The Balancing Act
Yesterday was full and the writing I had planned didn’t happen. Yesterday, I was frustrated with the fullness of the day. I didn’t take time to hear the blessings. I was on a mind rant, a bad attitude, mad at anyone and everyone who ever said you could have an organized home and life with a newborn and a toddler in the house. In imaginary land, I was accusing them all because they had to be lying to me.
Today I’ve been thinking on Proverbs 31 and two blog posts that both sort of touched on yesterdays struggles and attitudes.
The first post put into words a little bit of the balance my soul longs for.

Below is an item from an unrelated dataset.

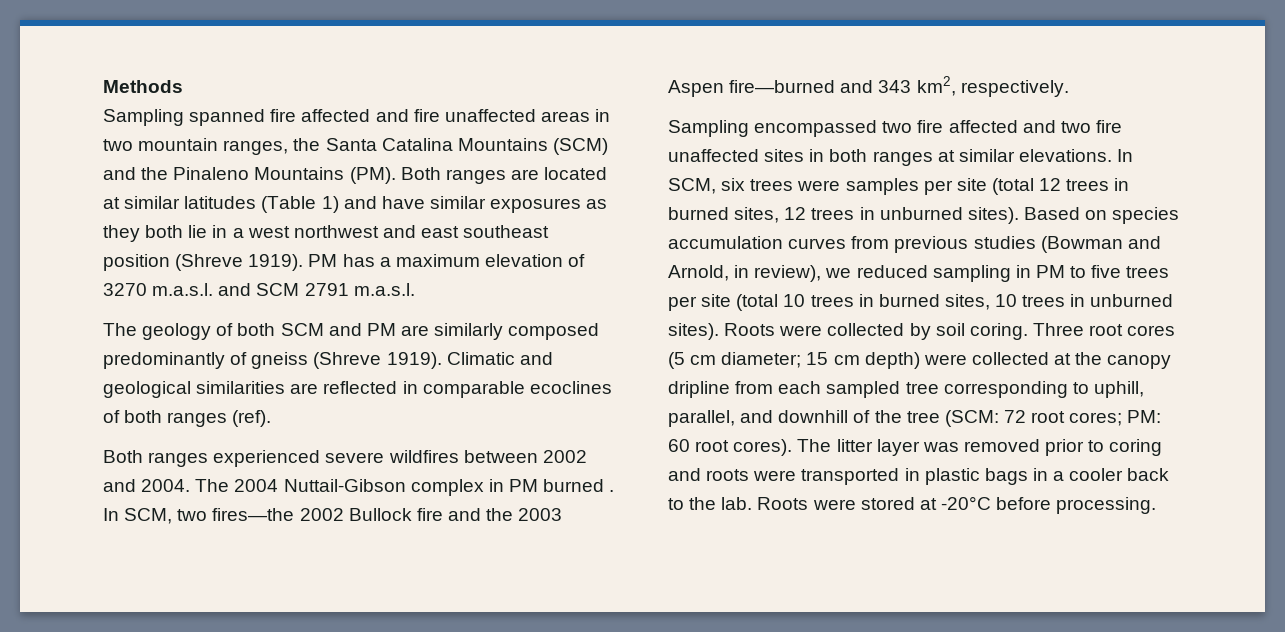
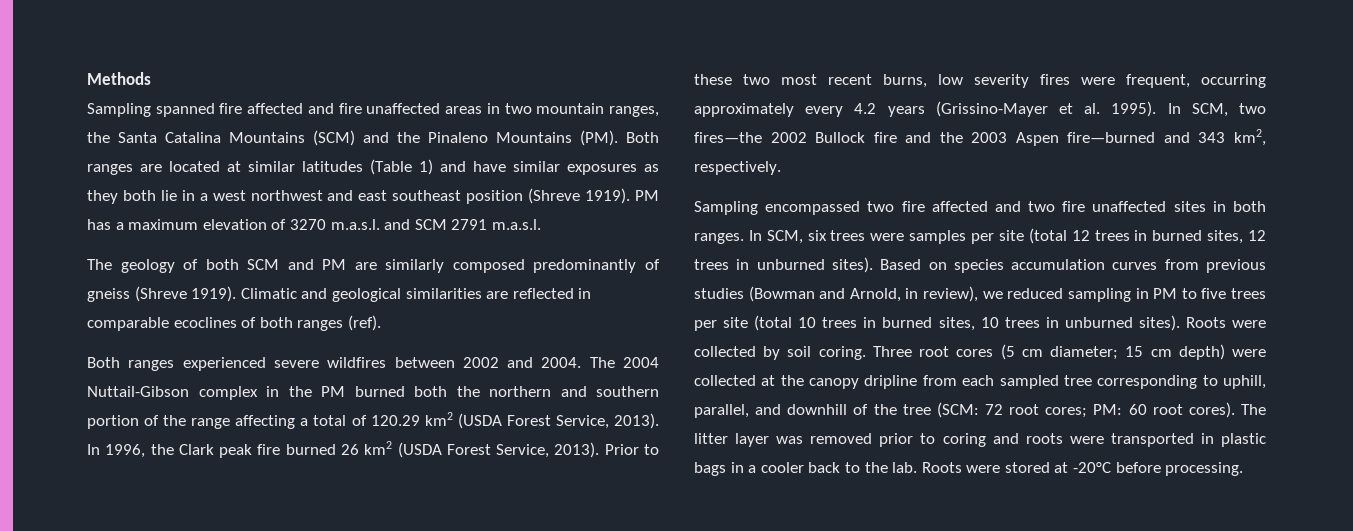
(504, 485) none -> [288,386,312,397] the
[609,490,615,492] . -> [414,386,659,397] [87,412,659,429] [87,441,659,458] [694,74,1266,88] [694,101,1157,117] both the northern and southern portion of the range affecting a total of 120.29 km2 (USDA Forest Service, 2013). In 1996, the Clark peak fire burned 26 km2 (USDA Forest Service, 2013). Prior to these two most recent burns, low severity fires were frequent, occurring approximately every 4.2 years (Grissino-Mayer et al. 1995).
[872,149,1112,166] ranges at similar elevations. -> [694,233,744,244] ranges.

“A clean house might help your soul breathe, but a clean house doesn’t give you value.” The cleanliness of my house usually takes the back burner. When my house is clean, it’s usually always because I’ve neglected the people in my life and focused too much on clean. So, I tend to try to lean on that idea that a clean house doesn’t give me value, and prioritize everything else above clean, but sometimes I put it so low on the priority list that life feels out of balance. I forget that a clean house helps the soul of those who live in it. And I can’t figure out how to pull the great balancing act between relationships and responsibilities. Maybe this all speaks to more than just my house.
Proverbs 31… it’s such a perfect description of a woman. Certainly, the Proverbs woman doesn’t label housekeeping as a low priority, and keeps her house while managing to put the truest value on relationships. She looks to have it all together and it feels like an unattainable standard.
I read this today (another article) that helped it make better sense. Another lady who felt the same way about that passage…
I have… come to realize that this passage is not the description of a woman who has had it all together from the start, but of a woman who has grown in character and spiritual maturity through life’s experiences. Wisdom is not just timeless; it takes time.
I like her words. And maybe this is a piece of what He’s telling me. Simple things… knowing that wisdom takes time, trusting that He is providing the things I need to grow in wisdom, being earnest in prayer, asking for wisdom… maybe these things are my simple call for the present.
And tonight I read these words, that help me hear more.
Maybe you have certain ideas about what it means to do your thing the right way… but you are stuck in a pattern of defeat… In the midst of all your try-hard effort to do love right, you are missing out on loving well. Are you allowing your own expectations to hinder you from freely expressing yourself? Is your idea of the right way keeping you from your best way ? Are you too distracted to show up? (Emily P. Freeman – A Million Little Ways)
Her words make me realize that I look too much at my own self. I think I’m the one who has to do it. I try to do the balancing act, looking at my own feet, looking at all the reason I could have to fear. I’m like Peter looking at the waves tossing at my feet.
I pray I live free, trusting He’s already done the balancing act for me. Knowing that while I can’t, He can. There I am free, and there, while I still can’t balance it myself, He can live it through me and that is the most beautiful thing I could ever ask for. May He live in me.